Holiday sales last year grew a strong 6.4 percent to $438.6 billion, according to the National Retail Federation (NRF), the industry's largest trade group. The NRF hasn't yet released its holiday sales forecast.
Scott Krugman, spokesman for the NRF, said he agrees with the NPD's survey that lots of back-to-school shopping will happen in August, a little later than usual.
At the same time, the NRF expects families will still dig deep and spend more - not less - than they did last year on school-related products. The group estimates total spending to reach $17.6 billion, up from $13.4 billion in 2005.
"You can't discount the consumer just yet," Krugman said. Even so, the NRF itself has tempered sales expectations for the second half of the year.
The group anticipates third-quarter sales to increase 5.5 percent and 4.6 percent for the fourth quarter. That compares with an 8.8 percent and 8.4 percent increase in the first and second quarters.
"The first half of the year was very, very strong. So that sets up a difficult comparison for retailers. Last year we forecast holiday sales to grow 6 percent and they came in stronger than that. So the holiday season can surprise us," Krugman said.
But are consumers running out of gas?
Some industry watchers are fearful that consumers are feeling both economically and emotionally tapped out.
Wendy Liebmann, president of retail consulting firm WSL Strategic Retail, cited a May survey of 1,500 consumers that she said revealed some "mind-boggling numbers."
"Two things jumped out," said Liebmann."The first was 57 percent of people said they're driving less because of gas. And 50 percent said they're cutting back on clothing, electronics, magazines and beauty products. That's one in two people who are changing the way they live and shop."
"The everyday impact of the roller coaster of gas prices is the more tangible aspect of the economy," Liebmann said. "I think the holiday season will be tough this year.

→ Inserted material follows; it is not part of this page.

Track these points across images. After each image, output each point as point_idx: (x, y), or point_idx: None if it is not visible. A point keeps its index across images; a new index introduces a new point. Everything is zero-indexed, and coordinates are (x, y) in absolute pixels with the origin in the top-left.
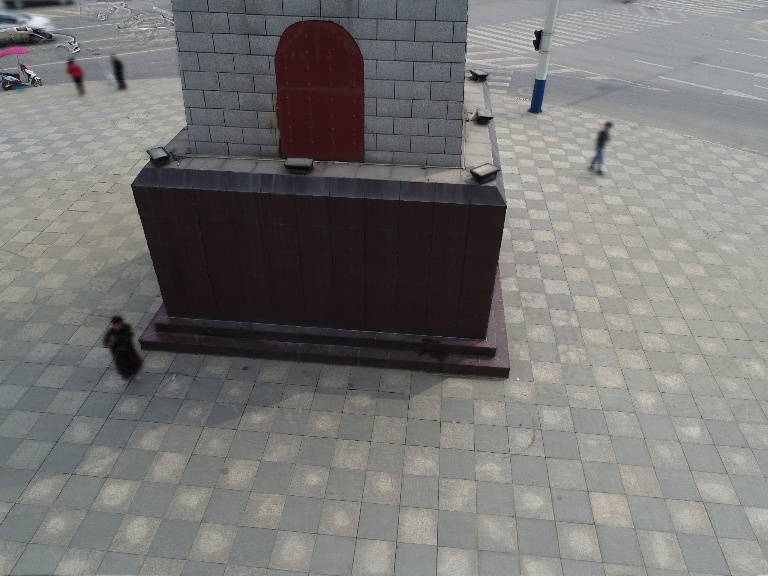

Some people just won't be able to spend more."
The emotional effect, or what she calls the "Carpe Diem" impact, could possibly help to offset the gas woes. "It's a very odd American phenomenon, which we also saw after Sept. 11," she said. "With everything going on politically in the world, some people will think they should spend on themselves and their family because they don't know what tomorrow could look like."
Who's hot, who's not
Among retailers who are apt to grab shoppers' holiday dollars, NPD's Cohen likes department-store chains J.C. Penney (Charts) and Kohl's (Charts). "Their merchandise, price points and customer service should appeal to consumers," he said.
"Target will be strong in apparel sales," he said. "Wal-Mart will grow sales in consumables as low and-mid-income consumers trade down in prices to adjust their budget for higher gas prices."
But even as people trade down in products and prices, they're also making fewer trips to stores. That's a risk to Wal-Mart as well as Target, which lowered its July sales outlook last week.
Liebmann said sales at luxury sellers such as Nordstrom (Charts) and Coach (Charts) should hold strong through the holidays because their high-income shoppers are unaffected by the vagaries of gas prices. Luxury merchants' fortunes are tied more to the stock market's performance, she said.